Only text lines belong in the answer: the lines from the first one in the records through the line with "succes. Platformen tilstræber", copied exactly.

☆ ☆ ☆ ☆ ☆

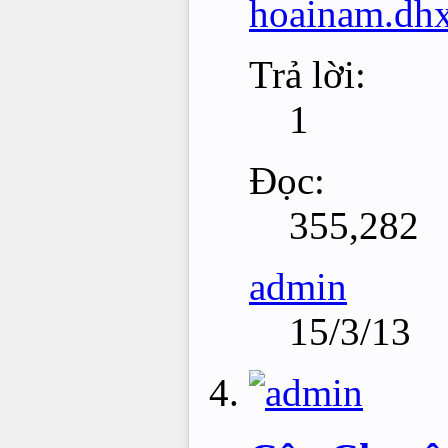
hoainam.dh
Trả lời:
1
Đọc:
355,282
admin
15/3/13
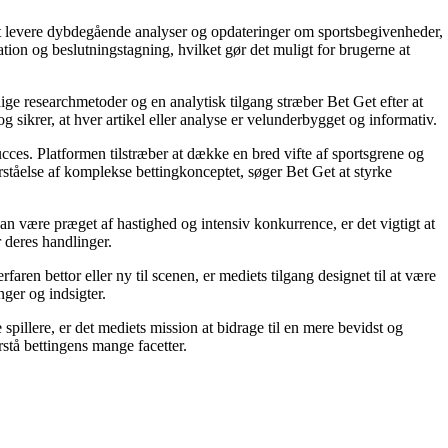
å at levere dybdegående analyser og opdateringer om sportsbegivenheder,
tion og beslutningstagning, hvilket gør det muligt for brugerne at
ige researchmetoder og en analytisk tilgang stræber Bet Get efter at
g sikrer, at hver artikel eller analyse er velunderbygget og informativ.
succes. Platformen tilstræber at dække en bred vifte af sportsgrene og
orståelse af komplekse bettingkonceptet, søger Bet Get at styrke
an være præget af hastighed og intensiv konkurrence, er det vigtigt at
r deres handlinger.
ren bettor eller ny til scenen, er mediets tilgang designet til at være
nger og indsigter.
pillere, er det mediets mission at bidrage til en mere bevidst og
stå bettingens mange facetter.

☆ ☆ ☆ ☆ ☆

Solution to the exercise
hoainam.dh
Trả lời:
1
Đọc:
355,282
admin
15/3/13
å at levere dybdegående analyser og opdateringer om sportsbegivenheder,
tion og beslutningstagning, hvilket gør det muligt for brugerne at
ige researchmetoder og en analytisk tilgang stræber Bet Get efter at
g sikrer, at hver artikel eller analyse er velunderbygget og informativ.
succes. Platformen tilstræber at dække en bred vifte af sportsgrene og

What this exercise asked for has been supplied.